• Excerpt to read:
----------------
The Nvidia-backed AI cloud startup says annualized revenue has topped $1 billion as companies weigh lower-cost open models.

Marcus V. Thorne

By Marcus V. Thorne · Markets Editor

· 3 min read

Fireworks raises $1.5 billion at $17.5 billion valuation
Photo: CNBC

Fireworks has raised $1.5 billion in new funding at a $17.5 billion valuation, the Nvidia-backed artificial intelligence cloud company said Thursday. The San Mateo, California-based startup said annualized revenue has passed $1 billion, roughly five times its level a year earlier, as software developers and corporate customers use more open-source and open-weight AI models.

The financing was led by Atreides Management, Index Ventures and TCV, according to the company. Nvidia also joined the round, alongside Evantic and Lightspeed Venture Partners.

Fireworks runs cloud infrastructure that lets developers place AI models inside applications. The company competes with large cloud providers including Amazon and Google in hosting models, and it operates in the inference cloud market, where providers handle the computing needed to generate responses from AI systems after they have been trained.

Chief executive Lin Qiao told CNBC in an interview at Fireworks’ headquarters that demand is rising faster than expected. “We’re seeing super-linear demand,” Qiao said. “This is a once-in-a-lifetime opportunity to have this kind of market.”
----------------
• Record set:

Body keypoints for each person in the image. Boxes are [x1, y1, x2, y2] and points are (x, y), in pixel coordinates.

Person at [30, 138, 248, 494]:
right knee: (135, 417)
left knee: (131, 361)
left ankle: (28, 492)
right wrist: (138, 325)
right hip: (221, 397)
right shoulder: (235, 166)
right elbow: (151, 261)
----------------
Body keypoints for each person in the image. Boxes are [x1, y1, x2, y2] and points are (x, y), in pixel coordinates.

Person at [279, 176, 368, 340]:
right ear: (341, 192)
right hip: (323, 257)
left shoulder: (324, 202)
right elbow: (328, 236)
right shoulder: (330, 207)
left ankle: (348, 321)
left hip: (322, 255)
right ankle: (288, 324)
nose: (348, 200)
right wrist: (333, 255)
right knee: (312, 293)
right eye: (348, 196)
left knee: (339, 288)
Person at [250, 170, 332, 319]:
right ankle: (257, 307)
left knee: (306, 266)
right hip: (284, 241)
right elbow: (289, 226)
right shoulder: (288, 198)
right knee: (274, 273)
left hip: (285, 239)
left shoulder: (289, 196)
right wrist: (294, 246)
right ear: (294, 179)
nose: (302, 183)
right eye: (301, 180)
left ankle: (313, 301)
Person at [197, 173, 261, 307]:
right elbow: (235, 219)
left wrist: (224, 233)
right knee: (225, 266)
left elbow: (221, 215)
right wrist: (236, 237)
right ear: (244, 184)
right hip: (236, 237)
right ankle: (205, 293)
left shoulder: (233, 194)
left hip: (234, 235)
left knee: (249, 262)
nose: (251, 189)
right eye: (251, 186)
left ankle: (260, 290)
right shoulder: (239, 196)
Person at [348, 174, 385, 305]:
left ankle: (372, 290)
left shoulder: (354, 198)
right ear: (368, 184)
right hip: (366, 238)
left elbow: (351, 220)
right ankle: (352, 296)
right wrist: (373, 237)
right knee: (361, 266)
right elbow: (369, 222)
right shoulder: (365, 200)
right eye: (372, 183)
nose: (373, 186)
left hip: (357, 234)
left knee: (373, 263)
----------------
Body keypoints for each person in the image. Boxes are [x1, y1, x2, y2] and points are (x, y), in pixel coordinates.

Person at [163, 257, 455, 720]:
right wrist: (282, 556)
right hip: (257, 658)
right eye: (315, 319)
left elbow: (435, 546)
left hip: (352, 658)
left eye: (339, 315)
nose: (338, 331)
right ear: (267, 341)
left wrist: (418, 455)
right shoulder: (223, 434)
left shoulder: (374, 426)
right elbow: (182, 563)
----------------
• Problems and tasks:
1/ In the Fireworks funding article, which firms led the financing round?
2/ Return the part of the Fireworks funding article from "Fireworks runs cloud" to "have been trained.", copied word for word.
3/ Resume the article on Fireworks' new funding round, starting right after its final sentence.

• Results for each task:
1/ Atreides Management, Index Ventures and TCV.

2/
Fireworks runs cloud infrastructure that lets developers place AI models inside applications. The company competes with large cloud providers including Amazon and Google in hosting models, and it operates in the inference cloud market, where providers handle the computing needed to generate responses from AI systems after they have been trained.

3/
Demand shifts toward cheaper AI capacity

Fireworks’ growth comes as finance executives scrutinize the cost of advanced AI models and direct teams to consider open-source alternatives, CNBC reported. Qiao said Fireworks’ cost is “five to 10 times cheaper” than closed models of equivalent quality.

The company provides access to models from Chinese companies including DeepSeek, MiniMax and Z.ai. It also offers open-weight models released by OpenAI last year. Qiao said customers can use their own data to refine models for specific business tasks, describing Fireworks’ approach as enabling “specialized intelligence,” compared with the “generalized intelligence” offered by Anthropic and OpenAI.

Microsoft has also become a distribution partner. Fireworks announced an arrangement in March with Microsoft Foundry, Microsoft’s service for running open models. Qiao told CNBC the partnership gives Fireworks a wider route to customers, while Fireworks draws computing power from more than 20 suppliers, including Microsoft.

The company has expanded beyond inference into providing graphics processing units for training AI models, a field that includes CoreWeave, Lambda and Nebius. CoreWeave, which rents Nvidia GPUs, raised $1.5 billion in an initial public offering last year and is now valued at $42 billion, according to CNBC.

Customer base broadens

Fireworks was founded in 2022 by Qiao, a former Meta director, and six co-founders. The company has about 200 employees, and Qiao told CNBC she expects staffing to reach 600 by the end of 2026.

Fireworks hired former Salesforce executive George Hu as president in April. The company plans to build a larger sales organization after relying for years on customers signing up themselves, and it expects to use the new capital to secure more GPUs and recruit technical staff.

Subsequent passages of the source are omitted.